Content starts

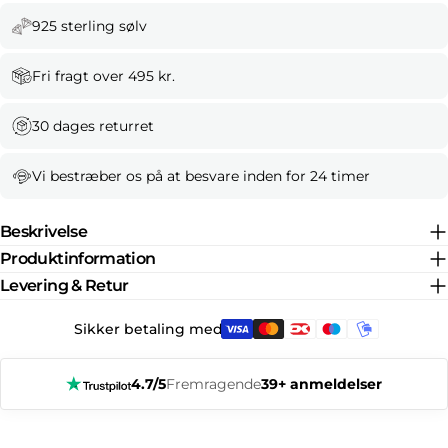
925 sterling sølv
Fri fragt over 495 kr.
30 dages returret
Vi bestræber os på at besvare inden for 24 timer
Beskrivelse
Produktinformation
Levering & Retur
Sikker betaling med:
4.7/5
Fremragende
39+ anmeldelser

Content ends

[Your goal]
After removing the pictures, transcribe the listing above exactly.

[Solution]
925 sterling sølv
Fri fragt over 495 kr.
30 dages returret
Vi bestræber os på at besvare inden for 24 timer
Beskrivelse
Produktinformation
Levering & Retur
Sikker betaling med:
4.7/5
Fremragende
39+ anmeldelser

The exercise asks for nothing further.